My partner in this joyful deception was an anonymous, wealthy businessman known to me only as Secret Santa. In a normal year, Secret Santa personally hands out hundreds of $100 bills to random strangers. But this year, the novel coronavirus called for a novel sleigh ride. So he mailed packages to carefully selected essential workers across the nation.
"And inside that is a sealed envelope that says, 'Do not open until instructed to do so by Steve Hartman at CBS,'" Secret Santa told me.
His targets included Ashton Dooley, a sanitation worker from Sarasota, Florida, whose brand-new bride has cancer.
"She let me shave her head that first time," Dooley said. "That's when I knew I wanted to marry her."
Next was Elgin Thrower, a security guard from Kansas City with a son with special needs and a dream to be a police officer.
"In law enforcement, I can make a difference," Thrower said.
And Danielle Dip is a waitress from Pittsburgh who's way behind on rent.
"It has been a pretty bad year," she said. "But somehow, somewhere, something's going to work out."

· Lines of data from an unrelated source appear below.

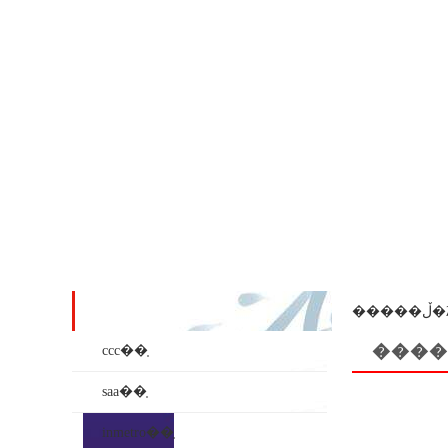
��ʒϵ��
���
����
ccc��֤
saa��֤
inmetro��֤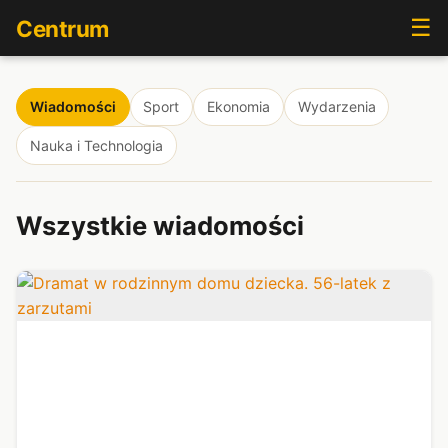
☰
Centrum
Wiadomości
Sport
Ekonomia
Wydarzenia
Nauka i Technologia
Wszystkie wiadomości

I then introduced her to Secret Santa via a video call. Dip's bad year was about to get a whole lot better.
"Open up that sealed envelope," Secret Santa told her.
"OK," Dip replied.
Everyone's bad year was about to get a whole lot better.
"There's a thousand dollars!" Thrower said as he smiled.
In the coming weeks, Secret Santa will give away about $100,000 total – to total strangers.
"And that's to make your Christmas just a little bit better," Secret Santa told Davis.
"Oh my God! I can't believe this!" she said while fighting back tears.
But, of course, the money isn't the real gift here.
"You know kindness, when freely given, with no expectation in return – is, in fact, unconditional love," Secret Santa said. "And that's really what we're giving them."
And what does it feel like to receive such a gift? Well, sometimes being speechless says it all.